Taken for a ride – Review: Taken 2

This column was originally published in the Central Western Daily on Tuesday 16th October 2012.

“I don’t know who you are. I don’t know what you want. If you are looking for ransom, I can tell you I don’t have money. But what I do have are a very particular set of skills. Skills I have acquired over a very long career. Skills that make me a nightmare for people like you. If you let my daughter go now, that’ll be the end of it. I will not look for you, I will not pursue you. But if you don’t, I will look for you, I will find you, and I will kill you.”

With this ominous speech in 2008’s Taken, actor Liam Neeson completely altered his Hollywood persona from a serious dramatic actor to a bona fide action star. A surprise package, Taken was an unexpected hit at the box office. As retired CIA agent Bryan Mills, Neeson has only four days to track down his daughter, Kim, after she is kidnapped by Albanian human traffickers in Paris.

Using guns, knives, fists, torture and electricity, Neeson destroys 35 bad guys during the course of the movie. Taken is a bloody, violent affair which doesn’t attempt to hide the outcomes of combat, and I really enjoyed it.

Of course, a hit movie pretty much guarantees a sequel, and in the immortal words of Bruce Willis’ John McClane  in Die Hard 2, “How can the same s**t happen to the same guys twice?” Well, Willis is now onto his fifth Die Hard film and last week, Neeson returned to the silver screen as Bryan Mills in Taken 2.

Unfortunately, if like me you prefer your brawn to come with brains, you’ll be disappointed with Taken 2 as it’s possibly one of the most stupid films of the year. This time, Neeson takes his ex-wife and daughter (Famke Janssen and Maggie Grace, reprising their roles from the original) to Istanbul where they are targeted by the revenge seeking relatives of the deceased Albanians from the first film, led by Rade Serbedzija (best known for playing Dmitri Gredenko in season 6 of 24 and numerous other eastern European baddies).

Vengeful relatives travelling to improbable locations in a movie sequel?
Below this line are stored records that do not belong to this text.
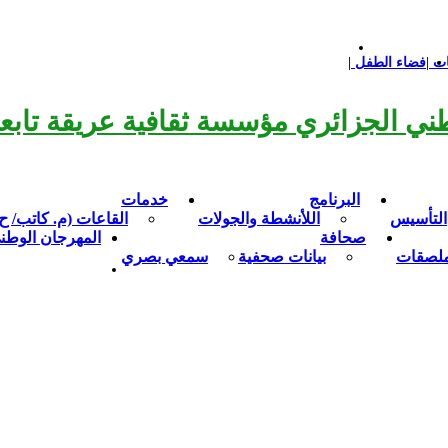
ت |
فضاء الطفل |
سرح الوطني الجزائري مؤسسة ثقافية عريقة تا
البرنامج
خدمات
التأسيس
اللأنشطة والجولات
القاعات (م. كاتب/ ح
صحافة
المهرجان الوطن
ملصقات
بيانات صحفية
سمعي بصري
That would be the plot of the craptastic Jaws: The Revenge (1987) stolen wholesale. In fact, I think I’d rather watch Michael Caine make a shark explode by hitting it with a boat than watch Taken 2 again.

As an insult to intelligent Albanian human traffickers everywhere, the film also utilises the ridiculous plot conceit from the original camp Batman TV series. With known lethal weapon Neeson captured and tied up with his ex-wife in a basement, the villains reveal their plans, set up a death trap for the pair and happily leave them to escape.

Rubbing salt into our wounds, to broaden the potential audience, the violence has been toned down to an M rating, alienating the action movies fans who championed the original in the first place.

Neeson turned 60 this year, which surely makes him eligible for membership in The Expendables. Despite this, Taken 3 seems inevitable. In the meantime, go and see Looper instead, or better still, rewatch the original.